### THE INPUT
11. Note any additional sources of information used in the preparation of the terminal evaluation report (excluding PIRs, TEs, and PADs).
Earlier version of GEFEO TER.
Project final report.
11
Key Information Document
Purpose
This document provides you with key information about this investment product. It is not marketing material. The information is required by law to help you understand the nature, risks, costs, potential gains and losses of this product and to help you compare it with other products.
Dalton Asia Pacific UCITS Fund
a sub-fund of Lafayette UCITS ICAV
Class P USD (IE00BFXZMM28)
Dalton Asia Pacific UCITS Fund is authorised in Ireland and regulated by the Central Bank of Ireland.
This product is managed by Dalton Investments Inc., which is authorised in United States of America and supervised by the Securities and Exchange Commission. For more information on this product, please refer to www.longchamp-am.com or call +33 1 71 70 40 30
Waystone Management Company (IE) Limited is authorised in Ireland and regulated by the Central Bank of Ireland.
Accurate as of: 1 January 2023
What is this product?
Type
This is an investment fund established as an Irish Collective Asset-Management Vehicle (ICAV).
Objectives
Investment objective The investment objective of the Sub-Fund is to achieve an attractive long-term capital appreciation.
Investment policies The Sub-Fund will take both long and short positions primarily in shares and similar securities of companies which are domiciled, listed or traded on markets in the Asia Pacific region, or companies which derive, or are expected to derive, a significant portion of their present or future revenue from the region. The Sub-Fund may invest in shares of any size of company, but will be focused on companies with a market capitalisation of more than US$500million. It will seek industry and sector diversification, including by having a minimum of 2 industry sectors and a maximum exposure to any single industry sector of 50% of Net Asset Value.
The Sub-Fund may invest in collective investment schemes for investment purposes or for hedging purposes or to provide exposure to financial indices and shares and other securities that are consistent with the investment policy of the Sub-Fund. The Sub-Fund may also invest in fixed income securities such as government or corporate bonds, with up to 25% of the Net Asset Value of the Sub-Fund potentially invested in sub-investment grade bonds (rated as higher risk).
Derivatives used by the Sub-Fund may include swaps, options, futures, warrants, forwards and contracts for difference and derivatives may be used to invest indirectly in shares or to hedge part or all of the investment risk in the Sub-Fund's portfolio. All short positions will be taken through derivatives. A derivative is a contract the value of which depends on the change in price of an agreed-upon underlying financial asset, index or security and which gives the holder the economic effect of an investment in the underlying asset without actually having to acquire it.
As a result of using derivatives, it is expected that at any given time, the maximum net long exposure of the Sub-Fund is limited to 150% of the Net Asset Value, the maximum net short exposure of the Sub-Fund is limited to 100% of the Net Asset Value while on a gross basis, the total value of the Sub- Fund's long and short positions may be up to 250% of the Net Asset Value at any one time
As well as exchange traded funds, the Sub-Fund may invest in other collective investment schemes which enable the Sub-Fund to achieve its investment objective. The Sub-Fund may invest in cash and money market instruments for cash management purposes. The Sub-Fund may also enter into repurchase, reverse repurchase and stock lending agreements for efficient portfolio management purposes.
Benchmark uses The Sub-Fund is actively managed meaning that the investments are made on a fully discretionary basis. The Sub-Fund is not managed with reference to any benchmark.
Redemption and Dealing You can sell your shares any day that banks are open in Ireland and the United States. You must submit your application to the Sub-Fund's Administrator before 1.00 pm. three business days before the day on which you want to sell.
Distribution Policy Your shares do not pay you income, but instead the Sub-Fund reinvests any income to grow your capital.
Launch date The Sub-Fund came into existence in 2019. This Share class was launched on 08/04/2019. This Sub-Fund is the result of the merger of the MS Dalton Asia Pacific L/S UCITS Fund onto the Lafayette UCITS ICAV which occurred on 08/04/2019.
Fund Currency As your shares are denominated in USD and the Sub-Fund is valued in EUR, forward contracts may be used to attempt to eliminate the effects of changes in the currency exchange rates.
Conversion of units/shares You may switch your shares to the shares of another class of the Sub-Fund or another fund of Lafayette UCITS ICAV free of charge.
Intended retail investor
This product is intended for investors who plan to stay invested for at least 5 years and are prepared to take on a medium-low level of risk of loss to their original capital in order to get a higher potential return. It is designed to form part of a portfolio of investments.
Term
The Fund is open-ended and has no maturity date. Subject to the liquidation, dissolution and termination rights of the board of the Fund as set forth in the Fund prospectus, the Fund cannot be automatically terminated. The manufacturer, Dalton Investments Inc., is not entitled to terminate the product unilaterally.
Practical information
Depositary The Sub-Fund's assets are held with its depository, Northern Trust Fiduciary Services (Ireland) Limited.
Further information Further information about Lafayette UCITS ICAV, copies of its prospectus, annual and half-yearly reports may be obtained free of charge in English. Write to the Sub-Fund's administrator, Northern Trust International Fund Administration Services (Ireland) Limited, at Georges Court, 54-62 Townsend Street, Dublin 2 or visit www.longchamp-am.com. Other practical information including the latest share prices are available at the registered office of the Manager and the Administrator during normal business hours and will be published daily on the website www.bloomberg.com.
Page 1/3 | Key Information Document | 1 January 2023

### TRY IT
Would you return the full set of entries, unchanged in every detail?

### ANSWER FOR THIS EXERCISE
11. Note any additional sources of information used in the preparation of the terminal evaluation report (excluding PIRs, TEs, and PADs).
Earlier version of GEFEO TER.
Project final report.
11
Key Information Document
Purpose
This document provides you with key information about this investment product. It is not marketing material. The information is required by law to help you understand the nature, risks, costs, potential gains and losses of this product and to help you compare it with other products.
Dalton Asia Pacific UCITS Fund
a sub-fund of Lafayette UCITS ICAV
Class P USD (IE00BFXZMM28)
Dalton Asia Pacific UCITS Fund is authorised in Ireland and regulated by the Central Bank of Ireland.
This product is managed by Dalton Investments Inc., which is authorised in United States of America and supervised by the Securities and Exchange Commission. For more information on this product, please refer to www.longchamp-am.com or call +33 1 71 70 40 30
Waystone Management Company (IE) Limited is authorised in Ireland and regulated by the Central Bank of Ireland.
Accurate as of: 1 January 2023
What is this product?
Type
This is an investment fund established as an Irish Collective Asset-Management Vehicle (ICAV).
Objectives
Investment objective The investment objective of the Sub-Fund is to achieve an attractive long-term capital appreciation.
Investment policies The Sub-Fund will take both long and short positions primarily in shares and similar securities of companies which are domiciled, listed or traded on markets in the Asia Pacific region, or companies which derive, or are expected to derive, a significant portion of their present or future revenue from the region. The Sub-Fund may invest in shares of any size of company, but will be focused on companies with a market capitalisation of more than US$500million. It will seek industry and sector diversification, including by having a minimum of 2 industry sectors and a maximum exposure to any single industry sector of 50% of Net Asset Value.
The Sub-Fund may invest in collective investment schemes for investment purposes or for hedging purposes or to provide exposure to financial indices and shares and other securities that are consistent with the investment policy of the Sub-Fund. The Sub-Fund may also invest in fixed income securities such as government or corporate bonds, with up to 25% of the Net Asset Value of the Sub-Fund potentially invested in sub-investment grade bonds (rated as higher risk).
Derivatives used by the Sub-Fund may include swaps, options, futures, warrants, forwards and contracts for difference and derivatives may be used to invest indirectly in shares or to hedge part or all of the investment risk in the Sub-Fund's portfolio. All short positions will be taken through derivatives. A derivative is a contract the value of which depends on the change in price of an agreed-upon underlying financial asset, index or security and which gives the holder the economic effect of an investment in the underlying asset without actually having to acquire it.
As a result of using derivatives, it is expected that at any given time, the maximum net long exposure of the Sub-Fund is limited to 150% of the Net Asset Value, the maximum net short exposure of the Sub-Fund is limited to 100% of the Net Asset Value while on a gross basis, the total value of the Sub- Fund's long and short positions may be up to 250% of the Net Asset Value at any one time
As well as exchange traded funds, the Sub-Fund may invest in other collective investment schemes which enable the Sub-Fund to achieve its investment objective. The Sub-Fund may invest in cash and money market instruments for cash management purposes. The Sub-Fund may also enter into repurchase, reverse repurchase and stock lending agreements for efficient portfolio management purposes.
Benchmark uses The Sub-Fund is actively managed meaning that the investments are made on a fully discretionary basis. The Sub-Fund is not managed with reference to any benchmark.
Redemption and Dealing You can sell your shares any day that banks are open in Ireland and the United States. You must submit your application to the Sub-Fund's Administrator before 1.00 pm. three business days before the day on which you want to sell.
Distribution Policy Your shares do not pay you income, but instead the Sub-Fund reinvests any income to grow your capital.
Launch date The Sub-Fund came into existence in 2019. This Share class was launched on 08/04/2019. This Sub-Fund is the result of the merger of the MS Dalton Asia Pacific L/S UCITS Fund onto the Lafayette UCITS ICAV which occurred on 08/04/2019.
Fund Currency As your shares are denominated in USD and the Sub-Fund is valued in EUR, forward contracts may be used to attempt to eliminate the effects of changes in the currency exchange rates.
Conversion of units/shares You may switch your shares to the shares of another class of the Sub-Fund or another fund of Lafayette UCITS ICAV free of charge.
Intended retail investor
This product is intended for investors who plan to stay invested for at least 5 years and are prepared to take on a medium-low level of risk of loss to their original capital in order to get a higher potential return. It is designed to form part of a portfolio of investments.
Term
The Fund is open-ended and has no maturity date. Subject to the liquidation, dissolution and termination rights of the board of the Fund as set forth in the Fund prospectus, the Fund cannot be automatically terminated. The manufacturer, Dalton Investments Inc., is not entitled to terminate the product unilaterally.
Practical information
Depositary The Sub-Fund's assets are held with its depository, Northern Trust Fiduciary Services (Ireland) Limited.
Further information Further information about Lafayette UCITS ICAV, copies of its prospectus, annual and half-yearly reports may be obtained free of charge in English. Write to the Sub-Fund's administrator, Northern Trust International Fund Administration Services (Ireland) Limited, at Georges Court, 54-62 Townsend Street, Dublin 2 or visit www.longchamp-am.com. Other practical information including the latest share prices are available at the registered office of the Manager and the Administrator during normal business hours and will be published daily on the website www.bloomberg.com.
Page 1/3 | Key Information Document | 1 January 2023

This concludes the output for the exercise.